*** Opening EXERCISE DATA ***

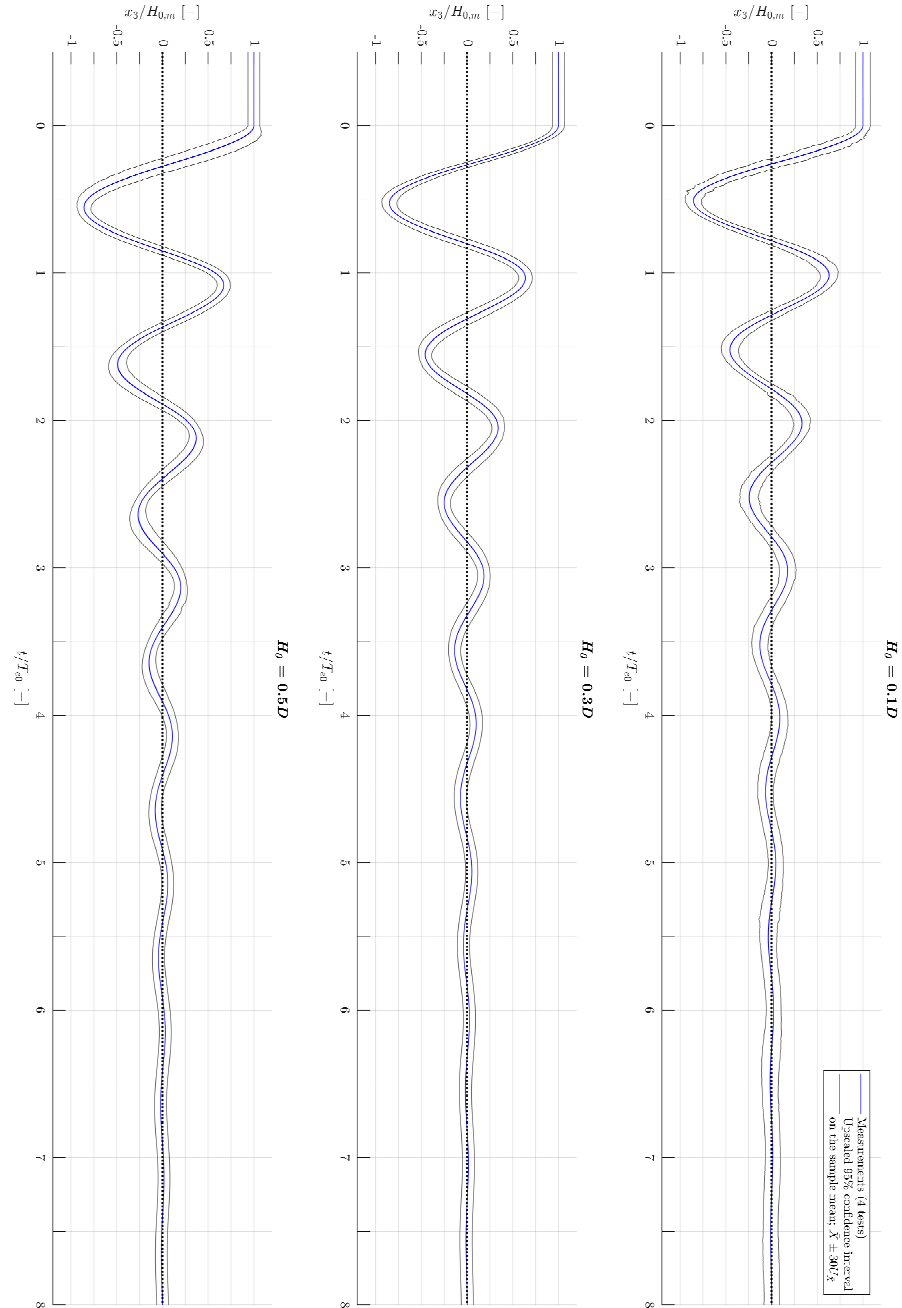
respectively. The measured surface elevation time series for the drop heights 𝐻 (cid:2868) = 0.1𝐷 and 𝐻 (cid:2868) = 0.3𝐷 are presented in Figure A9. The locations of wave gauges can be seen in Figure 8. The measured motions in all six DoF for the drop heights 𝐻 (cid:2868) = 0.1𝐷 and 𝐻 (cid:2868) = 0.3𝐷 are presented in Figures A10 and A11, respectively.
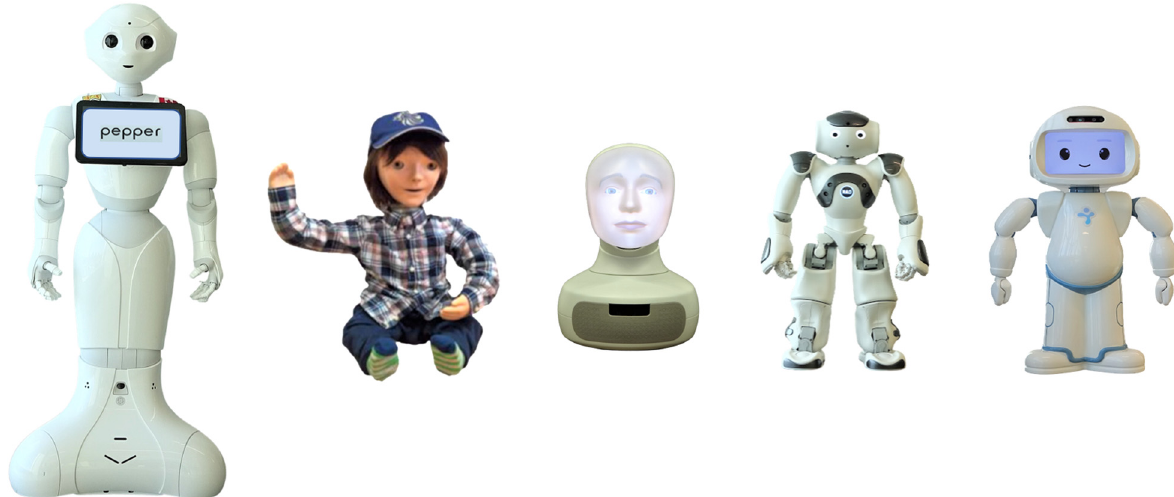
Figure 1: Examples of social robots that have been used in the fi elds of therapy and healthcare. Left to Right: Pepper ( 2014 - present, Source: Softbank Robotics ) ; Kaspar ( 2009 - present, Source & credit: The Adaptive Systems research group, University of Hertfordshire ) ; Furhat ( 2014 - present, source: Furhat Robotics AB ) ; Nao ( 2006 - present, source: Softbank Robotics ) ; QT ( 2018 - present, LuxAI )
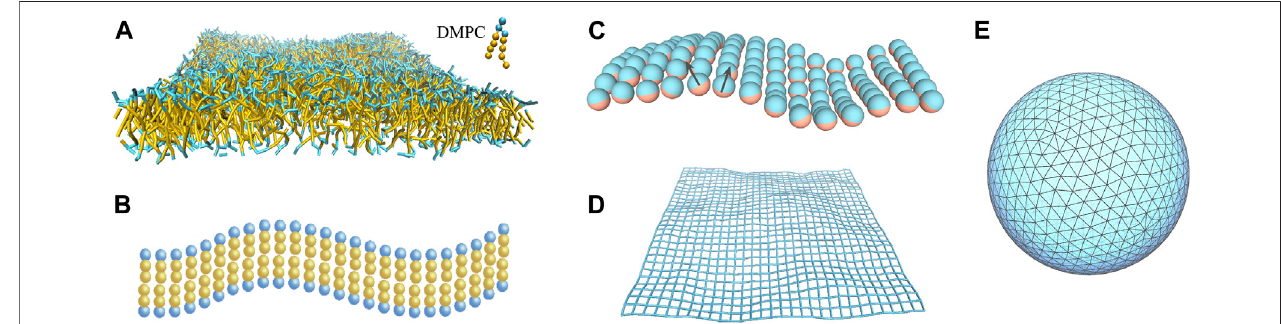
FIGURE 3 | Computational models for fl uid membranes at different levels of resolution. (A) Coarse-grained DMPC bilayer used in dissipative particle dynamics simulations. Watermolecules arenot shown herefor clarity. (B) Cooke-Deserno model (Cooke and Deserno, 2005)with each lipid consisting ofahydrophilicheadbead (inblue)andtwohydrophobictailbeads(inyellow).Stable fl uidbilayercanbesimulatedwithaproperchoiceoftail-tailattractionwithoutexplicitsolvent. (C) One-particle thick model (Yuan et al., 2010; Shiba and Noguchi, 2011). Any two particles experience short-range repulsion and long-range attraction. The particle-particle interaction depends on their orientations as speci fi ed by the normal vectors (black arrows). (D) Discretized elastic sheet model for a quasi-planar fl uid membrane (Weikl, 2001; Dommersnes and Fournier, 2002). The membrane con fi guration is described by the displacement fi eld h i with respect to the horizontal reference plane at each discrete site i . (E) Triangulated surface model for vesicular membranes (Kroll and Gompper, 1992; Sunil Kumar et al., 2001; Hu et al., 2011). The angle between the normal vectors of each two neighboring triangles determines the local curvature of the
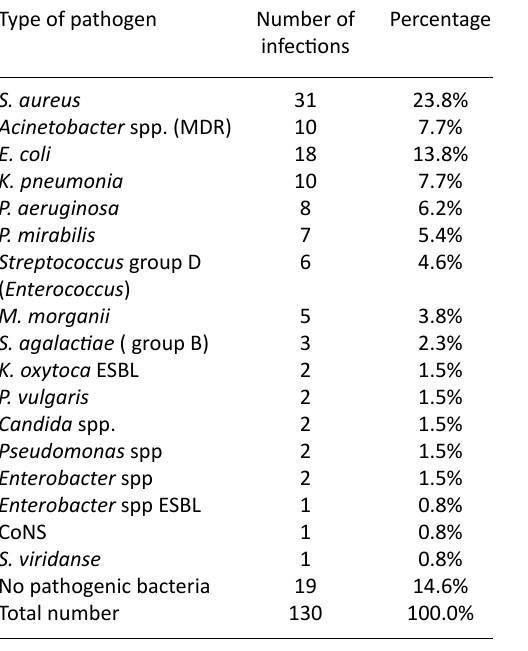
Table 4-B.1. Diabetic foot ulcer infections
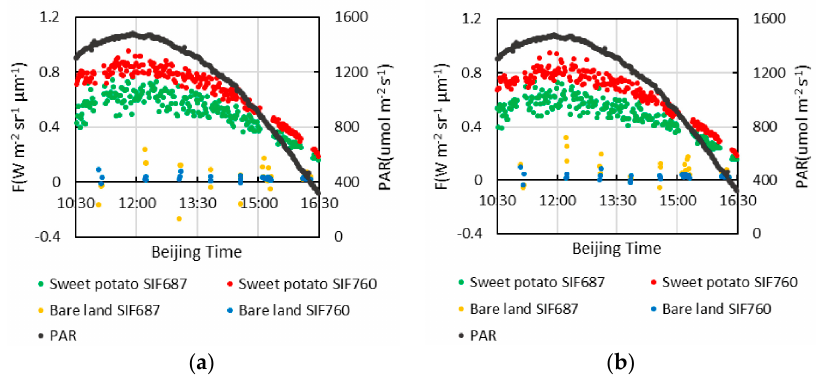
Figure 10. The diurnal variation in SIF at 687 nm and 760 nm of sweet potato and bare land extracted by 3FLD and SFM and the diurnal variation in PAR; ( a ) fluorescence extracted by 3FLD; ( b ) fluorescence extracted by SFM.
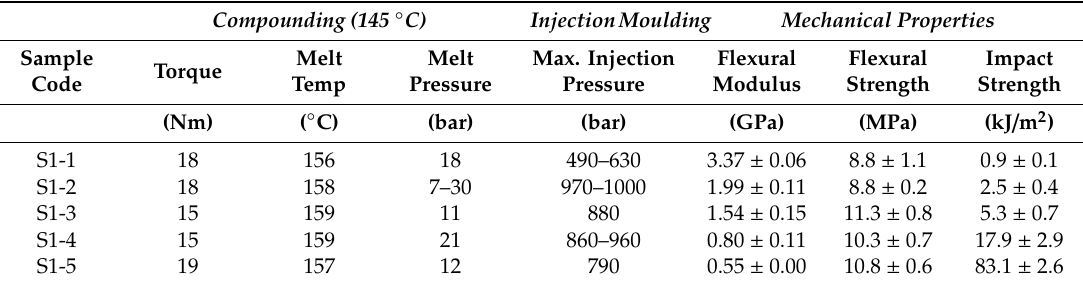
Table 2. Recorded processing parameters for the compounds, and mechanical properties of the green bodies of Series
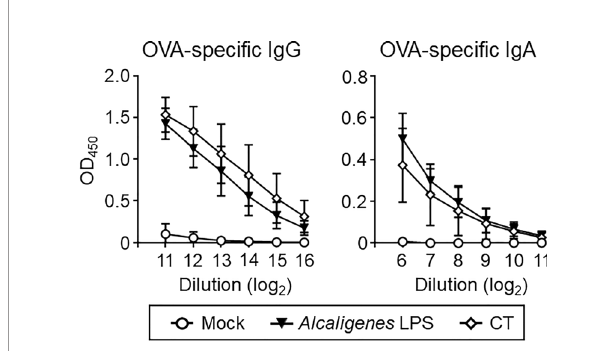
FIGURE 3 | Alcaligenes LPS promotes systemic antibody responses. Mice were nasally immunized three times with OVA alone (Mock) or with OVA plus Alcaligenes LPS or CT; one week after the fi nal immunization, serum was collected to determine OVA-speci fi c IgG and IgA by ELISA ( n = 5 per group). Data are representative of two independent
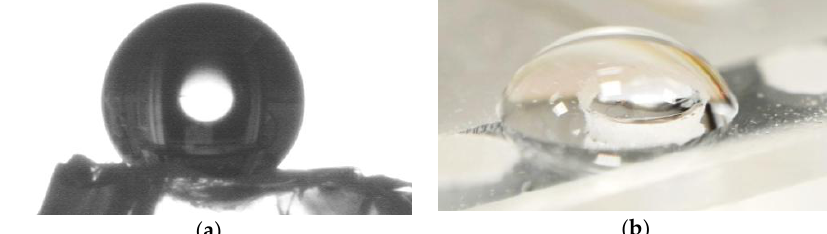
Figure 5. ( a ) Water droplet on the surface of a silica aerogel block. The contact angle is 136°; ( b ) Water droplet on one of the holes containing the aerogel. The water does not flow through the hole with the gel despite its high porosity of 85% in contrast to a second setup without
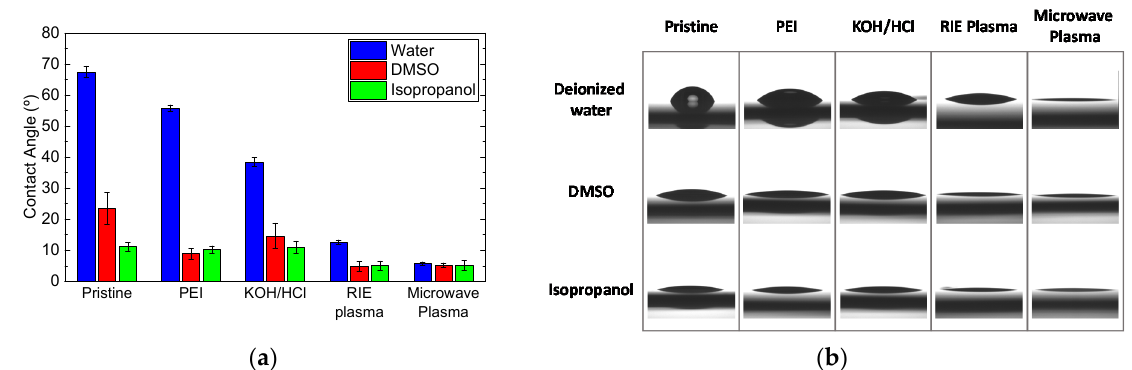
Figure A1. Contact angle of PI films: ( a ) Average values for three solvents on pristine and treated films; ( b ) Example of solvent drops on PI films.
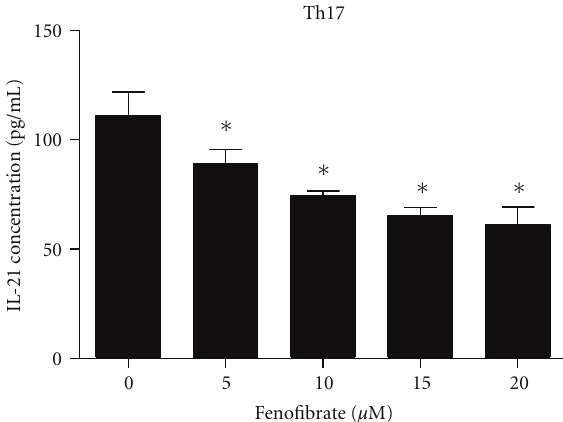
Figure 4: Fenofibrate reduced IL-21 production in the Th17 dif- ferentiation system. Total T cells were isolated from mouse spleens and induced di ff erentiation to IL-17 + cells with 10 ng/mL TGF- β , 40 ng/mL IL-6, and fenofibrate final concentrations indicated. 2 days later, the concentration of IL-21 in the supernatant was examined with ELISA. n = 3, ∗ P < 0 . 05 versus 0 μ M. Figure 5: Fenofibrate reduced the activation of STAT3 in the Th17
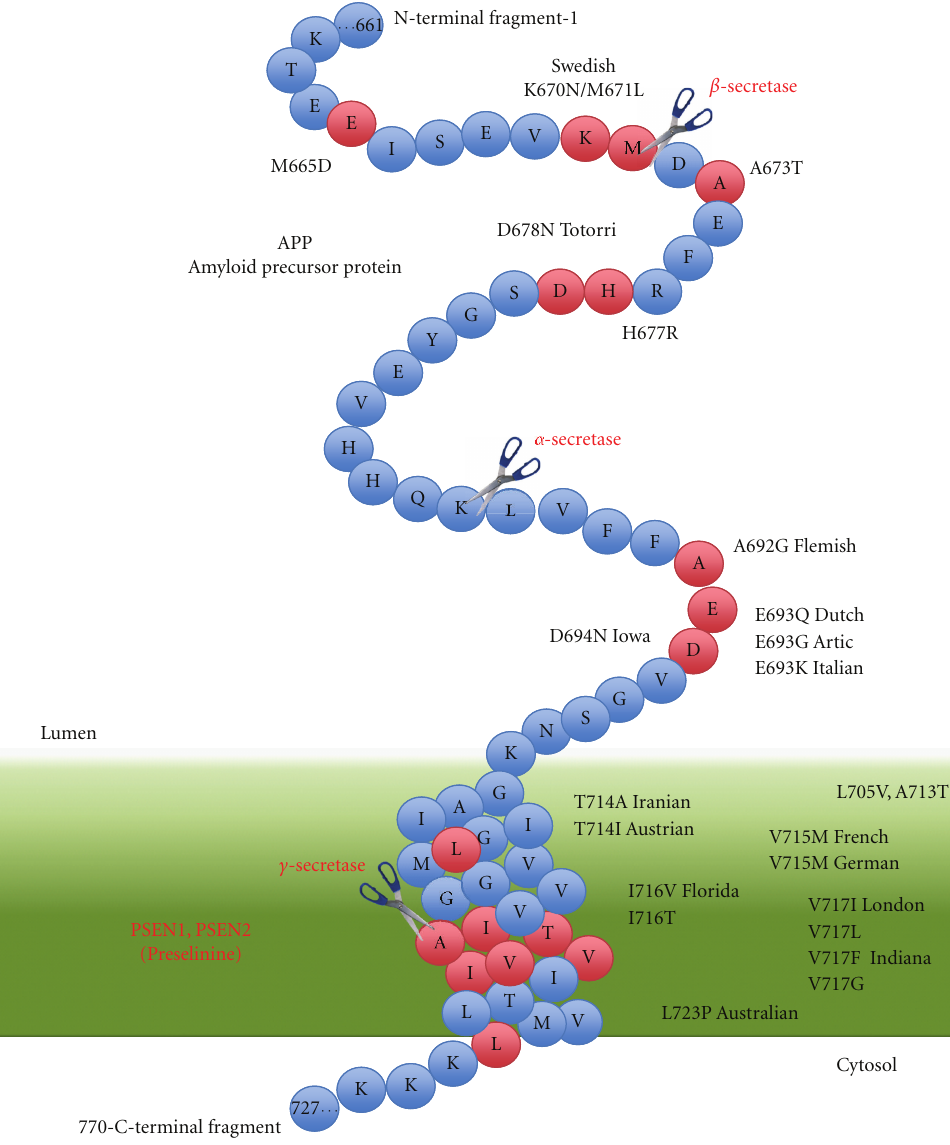
Figure 1: Amyloid precursor protein (APP) cleavage and mutation. The present diagram represent APP, a transmembrane protein precursor of A β peptide, with the three principal cleavage site ( β -secretase or BACE, α -secretase, and γ -secretase) and several known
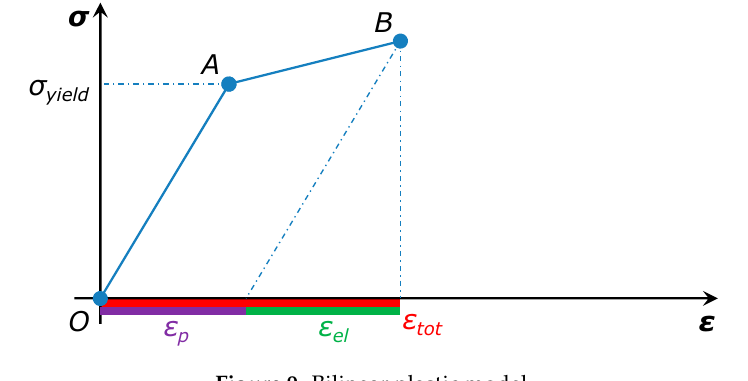
Figure 9. Bilinear plastic model.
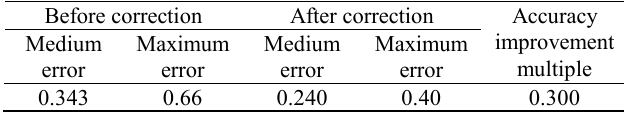
Table 3 Accuracy comparison of Akima curve fitting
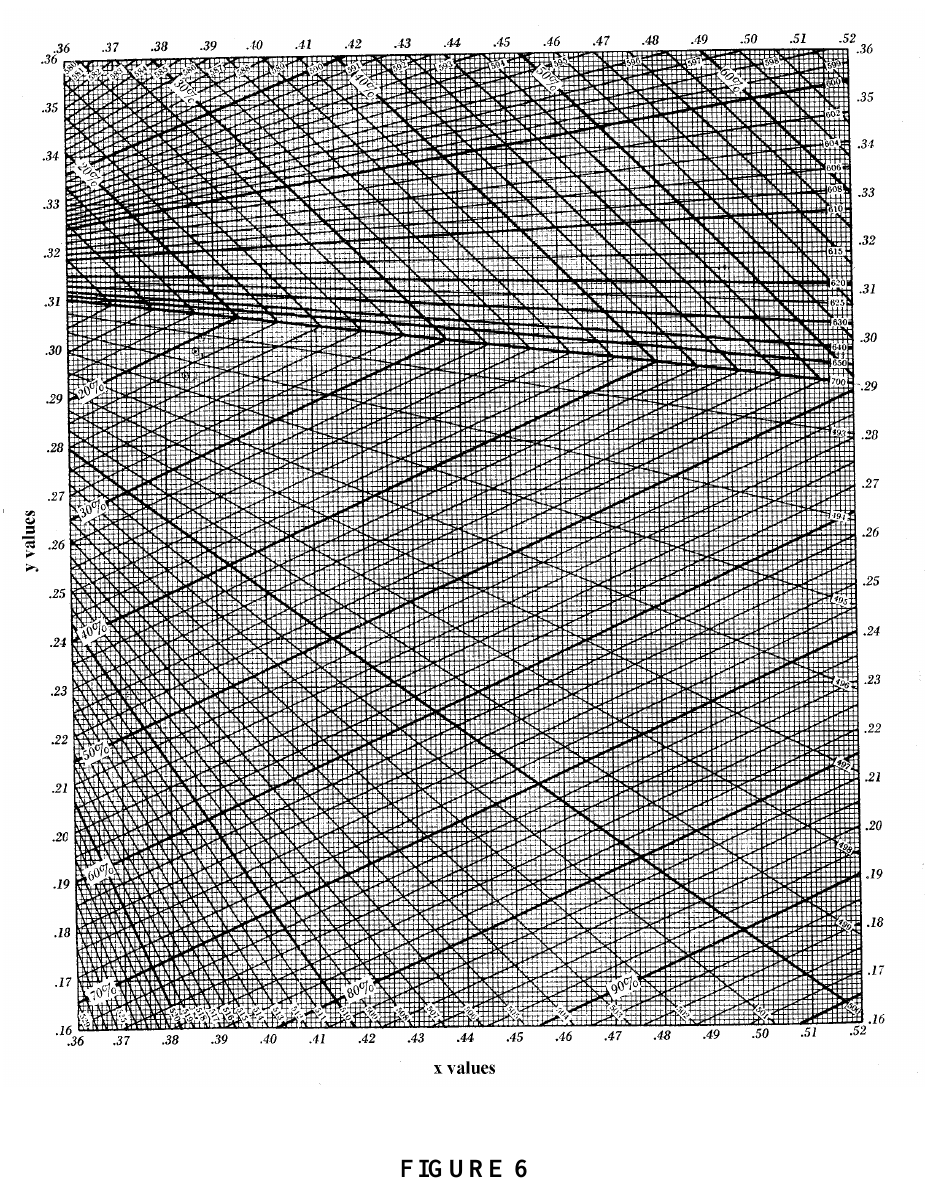
Chromaticity diagram for brick red wines and purple red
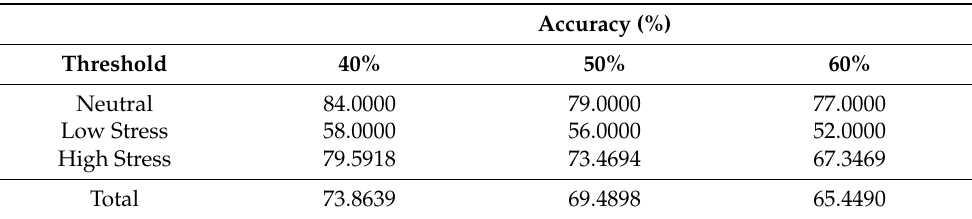
Table 12. Video-based stress recognition accuracy in the proposed method obtained by changing the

*** Closing EXERCISE DATA ***

**REQUIRED WORK:**
Repeat each entry exactly. Pictures do not belong in the copy.

**YOUR SOLUTION:**
respectively. The measured surface elevation time series for the drop heights 𝐻 (cid:2868) = 0.1𝐷 and 𝐻 (cid:2868) = 0.3𝐷 are presented in Figure A9. The locations of wave gauges can be seen in Figure 8. The measured motions in all six DoF for the drop heights 𝐻 (cid:2868) = 0.1𝐷 and 𝐻 (cid:2868) = 0.3𝐷 are presented in Figures A10 and A11, respectively.
Figure 1: Examples of social robots that have been used in the fi elds of therapy and healthcare. Left to Right: Pepper ( 2014 - present, Source: Softbank Robotics ) ; Kaspar ( 2009 - present, Source & credit: The Adaptive Systems research group, University of Hertfordshire ) ; Furhat ( 2014 - present, source: Furhat Robotics AB ) ; Nao ( 2006 - present, source: Softbank Robotics ) ; QT ( 2018 - present, LuxAI )
FIGURE 3 | Computational models for fl uid membranes at different levels of resolution. (A) Coarse-grained DMPC bilayer used in dissipative particle dynamics simulations. Watermolecules arenot shown herefor clarity. (B) Cooke-Deserno model (Cooke and Deserno, 2005)with each lipid consisting ofahydrophilicheadbead (inblue)andtwohydrophobictailbeads(inyellow).Stable fl uidbilayercanbesimulatedwithaproperchoiceoftail-tailattractionwithoutexplicitsolvent. (C) One-particle thick model (Yuan et al., 2010; Shiba and Noguchi, 2011). Any two particles experience short-range repulsion and long-range attraction. The particle-particle interaction depends on their orientations as speci fi ed by the normal vectors (black arrows). (D) Discretized elastic sheet model for a quasi-planar fl uid membrane (Weikl, 2001; Dommersnes and Fournier, 2002). The membrane con fi guration is described by the displacement fi eld h i with respect to the horizontal reference plane at each discrete site i . (E) Triangulated surface model for vesicular membranes (Kroll and Gompper, 1992; Sunil Kumar et al., 2001; Hu et al., 2011). The angle between the normal vectors of each two neighboring triangles determines the local curvature of the
Table 4-B.1. Diabetic foot ulcer infections
Figure 10. The diurnal variation in SIF at 687 nm and 760 nm of sweet potato and bare land extracted by 3FLD and SFM and the diurnal variation in PAR; ( a ) fluorescence extracted by 3FLD; ( b ) fluorescence extracted by SFM.
Table 2. Recorded processing parameters for the compounds, and mechanical properties of the green bodies of Series
FIGURE 3 | Alcaligenes LPS promotes systemic antibody responses. Mice were nasally immunized three times with OVA alone (Mock) or with OVA plus Alcaligenes LPS or CT; one week after the fi nal immunization, serum was collected to determine OVA-speci fi c IgG and IgA by ELISA ( n = 5 per group). Data are representative of two independent
Figure 5. ( a ) Water droplet on the surface of a silica aerogel block. The contact angle is 136°; ( b ) Water droplet on one of the holes containing the aerogel. The water does not flow through the hole with the gel despite its high porosity of 85% in contrast to a second setup without
Figure A1. Contact angle of PI films: ( a ) Average values for three solvents on pristine and treated films; ( b ) Example of solvent drops on PI films.
Figure 4: Fenofibrate reduced IL-21 production in the Th17 dif- ferentiation system. Total T cells were isolated from mouse spleens and induced di ff erentiation to IL-17 + cells with 10 ng/mL TGF- β , 40 ng/mL IL-6, and fenofibrate final concentrations indicated. 2 days later, the concentration of IL-21 in the supernatant was examined with ELISA. n = 3, ∗ P < 0 . 05 versus 0 μ M. Figure 5: Fenofibrate reduced the activation of STAT3 in the Th17
Figure 1: Amyloid precursor protein (APP) cleavage and mutation. The present diagram represent APP, a transmembrane protein precursor of A β peptide, with the three principal cleavage site ( β -secretase or BACE, α -secretase, and γ -secretase) and several known
Figure 9. Bilinear plastic model.
Table 3 Accuracy comparison of Akima curve fitting
Chromaticity diagram for brick red wines and purple red
Table 12. Video-based stress recognition accuracy in the proposed method obtained by changing the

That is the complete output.